Steel slag-bonded strand board as a carbon-negative building product

Abstract

The feasibility of using carbonation-activated steel slag as the exclusive binder for the production of slag-bonded strand boards was studied in an attempt to replace the cement-bonded fiberboards and resin-bonded strand boards. After 12-hours of carbonation curing, the developed slag-bonded strand board displayed excellent compatibility and enhanced performance owing to the slag chemistry. Carbonated boards successfully met International Standard requirements for mechanical strength and physical performance. Durability of the composite was examined through accelerated ageing by warm water test and soak-dry cycles.
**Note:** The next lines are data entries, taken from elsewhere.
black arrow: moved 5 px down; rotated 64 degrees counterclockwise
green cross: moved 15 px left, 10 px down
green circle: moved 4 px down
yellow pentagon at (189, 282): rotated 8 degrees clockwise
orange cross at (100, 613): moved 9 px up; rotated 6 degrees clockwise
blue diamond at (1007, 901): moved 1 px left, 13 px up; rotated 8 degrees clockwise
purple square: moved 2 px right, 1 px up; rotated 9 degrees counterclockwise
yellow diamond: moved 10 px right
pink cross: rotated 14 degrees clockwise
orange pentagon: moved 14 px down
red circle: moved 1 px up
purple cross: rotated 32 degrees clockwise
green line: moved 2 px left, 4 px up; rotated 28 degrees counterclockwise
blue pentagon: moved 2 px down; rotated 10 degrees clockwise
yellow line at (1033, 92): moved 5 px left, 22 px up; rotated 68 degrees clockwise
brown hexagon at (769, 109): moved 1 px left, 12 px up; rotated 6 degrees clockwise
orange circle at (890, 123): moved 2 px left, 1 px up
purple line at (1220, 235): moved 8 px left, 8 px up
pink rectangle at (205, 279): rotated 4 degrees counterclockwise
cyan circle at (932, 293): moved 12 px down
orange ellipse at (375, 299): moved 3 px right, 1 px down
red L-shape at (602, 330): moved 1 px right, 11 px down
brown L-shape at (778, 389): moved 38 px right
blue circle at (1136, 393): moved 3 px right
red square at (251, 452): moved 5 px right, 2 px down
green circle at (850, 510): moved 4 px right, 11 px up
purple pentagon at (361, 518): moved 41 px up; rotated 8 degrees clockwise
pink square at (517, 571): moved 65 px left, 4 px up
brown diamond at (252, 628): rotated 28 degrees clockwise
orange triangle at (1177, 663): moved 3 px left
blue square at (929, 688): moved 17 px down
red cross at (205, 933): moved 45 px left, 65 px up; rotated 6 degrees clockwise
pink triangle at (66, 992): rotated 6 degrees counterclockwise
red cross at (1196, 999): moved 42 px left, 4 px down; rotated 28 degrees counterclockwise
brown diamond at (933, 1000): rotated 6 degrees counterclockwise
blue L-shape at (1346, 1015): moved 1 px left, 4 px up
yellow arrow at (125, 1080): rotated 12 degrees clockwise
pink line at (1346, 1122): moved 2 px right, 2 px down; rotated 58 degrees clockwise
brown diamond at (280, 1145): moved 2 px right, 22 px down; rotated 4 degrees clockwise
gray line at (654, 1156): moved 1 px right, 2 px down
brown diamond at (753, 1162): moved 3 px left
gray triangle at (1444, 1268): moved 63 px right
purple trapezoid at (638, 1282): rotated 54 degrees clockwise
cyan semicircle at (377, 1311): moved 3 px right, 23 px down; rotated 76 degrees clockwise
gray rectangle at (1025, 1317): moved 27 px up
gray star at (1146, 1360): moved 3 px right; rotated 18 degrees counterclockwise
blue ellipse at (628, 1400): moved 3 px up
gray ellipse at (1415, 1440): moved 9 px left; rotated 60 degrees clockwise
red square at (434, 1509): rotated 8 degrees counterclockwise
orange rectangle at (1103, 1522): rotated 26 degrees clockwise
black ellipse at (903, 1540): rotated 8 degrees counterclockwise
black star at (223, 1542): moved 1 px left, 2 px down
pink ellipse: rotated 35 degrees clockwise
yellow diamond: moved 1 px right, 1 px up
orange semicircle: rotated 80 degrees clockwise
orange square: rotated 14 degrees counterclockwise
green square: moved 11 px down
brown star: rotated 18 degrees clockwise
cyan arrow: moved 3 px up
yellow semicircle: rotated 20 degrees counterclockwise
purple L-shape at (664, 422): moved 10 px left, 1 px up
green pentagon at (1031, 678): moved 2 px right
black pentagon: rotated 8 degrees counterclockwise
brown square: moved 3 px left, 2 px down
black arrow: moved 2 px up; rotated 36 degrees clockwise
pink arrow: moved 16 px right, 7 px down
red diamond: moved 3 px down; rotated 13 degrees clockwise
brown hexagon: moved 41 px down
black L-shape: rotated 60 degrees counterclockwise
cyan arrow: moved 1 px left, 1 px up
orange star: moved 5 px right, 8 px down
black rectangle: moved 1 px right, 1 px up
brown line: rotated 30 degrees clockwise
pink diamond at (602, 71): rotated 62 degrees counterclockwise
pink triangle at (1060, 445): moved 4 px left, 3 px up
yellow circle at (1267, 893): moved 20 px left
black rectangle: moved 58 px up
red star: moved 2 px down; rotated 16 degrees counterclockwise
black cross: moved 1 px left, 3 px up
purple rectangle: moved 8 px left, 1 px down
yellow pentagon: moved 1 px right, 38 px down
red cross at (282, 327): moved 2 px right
Microstructure development was monitored through X-ray diffraction (XRD), thermogravimetric analysis (TGA), Fourier transform infrared spectroscopy (FTIR) and scanning electron microscopy (SEM). The study demonstrated that carbonation curing successfully reduced the production time, activated the dormant γ-C2S, contributed towards superior dimensional stability, and sequestered almost 10.8 % of CO2 by dry slag mass. A further 28 days of hydration improved the mechanical characteristics of the composite and contributed towards a superior end-product. It was found that slag-bonded strand boards are resistant to ageing owing to carbonation-induced precipitation and are carbon-negative with higher carbon storage capacity and lower production cost.